Order and Review Seed Catalogs
Growing plants from seed takes a little more work, but can save you money. And some plants do better grown directly in the ground (cucumbers and squash come to mind). Even though you’ll have more success and save water by growing plants suited to your region, it’s fun to shop for rare or unusual annuals for containers or other special spots in your garden. It’s much less expensive to buy seeds for plants that probably won’t make it through the winter.
Most seed companies ship catalogs for free to anyone who requests them and I’ve been receiving mine since before the holidays. In addition, you can find online versions of most seed catalogs. Flipping through catalogs can give you great ideas about new or unusual plants or even inspire where to plant them or ideas for companion plants for a particular flower or shrub.
Read and Research
Catalogs are one source of plant ideas, but local and regional gardening books and blogs should be your go-to sources. Combining information on plants featured in your favorite gardening books with catalogs and new introductions can help you begin planning and shopping.

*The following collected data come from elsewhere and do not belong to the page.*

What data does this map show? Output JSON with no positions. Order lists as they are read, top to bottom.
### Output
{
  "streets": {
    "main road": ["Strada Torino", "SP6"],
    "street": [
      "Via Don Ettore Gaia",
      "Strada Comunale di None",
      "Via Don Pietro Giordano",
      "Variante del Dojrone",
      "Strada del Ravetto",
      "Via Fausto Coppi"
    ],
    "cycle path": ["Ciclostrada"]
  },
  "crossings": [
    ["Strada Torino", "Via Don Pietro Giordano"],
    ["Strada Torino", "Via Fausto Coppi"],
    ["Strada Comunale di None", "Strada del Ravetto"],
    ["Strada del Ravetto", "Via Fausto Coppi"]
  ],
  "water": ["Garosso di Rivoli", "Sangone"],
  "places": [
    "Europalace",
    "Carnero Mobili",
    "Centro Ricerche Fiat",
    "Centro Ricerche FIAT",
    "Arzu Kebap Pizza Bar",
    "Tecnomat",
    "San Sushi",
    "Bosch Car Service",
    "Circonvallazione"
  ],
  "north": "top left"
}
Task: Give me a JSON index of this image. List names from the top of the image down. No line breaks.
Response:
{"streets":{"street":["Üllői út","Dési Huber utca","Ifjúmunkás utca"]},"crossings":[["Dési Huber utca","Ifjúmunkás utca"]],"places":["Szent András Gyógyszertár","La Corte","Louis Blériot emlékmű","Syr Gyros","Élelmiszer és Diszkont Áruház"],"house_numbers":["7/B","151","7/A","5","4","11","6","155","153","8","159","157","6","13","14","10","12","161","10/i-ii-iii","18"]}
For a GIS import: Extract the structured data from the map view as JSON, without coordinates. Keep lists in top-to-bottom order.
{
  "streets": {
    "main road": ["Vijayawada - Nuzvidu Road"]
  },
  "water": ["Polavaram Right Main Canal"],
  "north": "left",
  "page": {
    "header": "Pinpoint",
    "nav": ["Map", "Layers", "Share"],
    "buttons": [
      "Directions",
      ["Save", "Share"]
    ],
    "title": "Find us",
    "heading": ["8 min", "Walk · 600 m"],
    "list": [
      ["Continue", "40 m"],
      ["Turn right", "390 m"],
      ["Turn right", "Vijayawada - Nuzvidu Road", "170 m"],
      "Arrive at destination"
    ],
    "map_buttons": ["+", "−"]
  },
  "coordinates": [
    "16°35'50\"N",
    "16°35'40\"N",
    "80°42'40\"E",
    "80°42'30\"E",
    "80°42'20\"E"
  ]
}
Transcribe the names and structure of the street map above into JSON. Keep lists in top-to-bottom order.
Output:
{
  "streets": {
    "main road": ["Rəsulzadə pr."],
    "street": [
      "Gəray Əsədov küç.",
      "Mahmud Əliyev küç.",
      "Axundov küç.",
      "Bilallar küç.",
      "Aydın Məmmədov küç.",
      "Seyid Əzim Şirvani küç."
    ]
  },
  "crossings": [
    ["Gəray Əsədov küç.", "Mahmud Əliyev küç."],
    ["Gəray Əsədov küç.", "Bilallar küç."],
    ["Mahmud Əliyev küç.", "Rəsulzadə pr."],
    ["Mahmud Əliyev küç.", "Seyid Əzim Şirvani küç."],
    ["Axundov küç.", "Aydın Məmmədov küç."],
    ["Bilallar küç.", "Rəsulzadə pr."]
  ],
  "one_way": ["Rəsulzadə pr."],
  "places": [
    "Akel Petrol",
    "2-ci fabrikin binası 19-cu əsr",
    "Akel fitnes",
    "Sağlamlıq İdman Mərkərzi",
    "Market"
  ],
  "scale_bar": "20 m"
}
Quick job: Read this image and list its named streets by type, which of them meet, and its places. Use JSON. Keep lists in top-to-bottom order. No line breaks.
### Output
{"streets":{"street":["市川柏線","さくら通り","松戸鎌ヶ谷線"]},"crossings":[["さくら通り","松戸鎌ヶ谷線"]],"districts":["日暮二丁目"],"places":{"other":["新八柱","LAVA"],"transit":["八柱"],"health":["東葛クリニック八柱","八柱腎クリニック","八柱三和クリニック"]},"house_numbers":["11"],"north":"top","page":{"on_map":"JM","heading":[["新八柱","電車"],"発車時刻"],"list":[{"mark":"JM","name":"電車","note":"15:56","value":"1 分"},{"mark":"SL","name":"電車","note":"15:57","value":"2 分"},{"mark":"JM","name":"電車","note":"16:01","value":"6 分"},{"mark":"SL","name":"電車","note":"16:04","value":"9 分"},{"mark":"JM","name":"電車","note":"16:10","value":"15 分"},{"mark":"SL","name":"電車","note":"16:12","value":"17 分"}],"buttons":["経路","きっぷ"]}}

In your research, look for ideas such as drought-tolerant plants for easy care, plants for birds and pollinators, or colors and textures you long to add to your garden. Think about herbs and vegetables your family loves and see if you can grow a variety within your space or time constraints. And always read books and websites with a critical eye for credible information and plants most likely to grow in your zone, soil type, sun exposure or water availability.
If you don’t have a good gardening book specific to your state or zone, find out if your local master gardeners have published a plant or gardening guide. And check out my Resources page for books and links on gardening in New Mexico, xeric gardening and other topics.
Shop Locally and Online
Some gardeners prefer to touch and see plants in person, at least to decide on colors or shapes they like. Just beware that some chain stores offer plants each year that aren’t suited to your region or at least offer fewer plants tested for Southwest and xeric gardens. For example, no retailers in New Mexico offer Plant Select products, but High Country Gardens sells Plant Select through its catalog and online store. Shopping, or at least researching, online also can save time. Many online catalogs have search filters. You might be able to search by plant name, bloom color, bloom time or average temperatures and rainfall.
Many online nurseries let you order now and then ship your plants at the best possible time in spring for your zone. So, there’s really no reason you can’t get a head start. Happy plant shopping!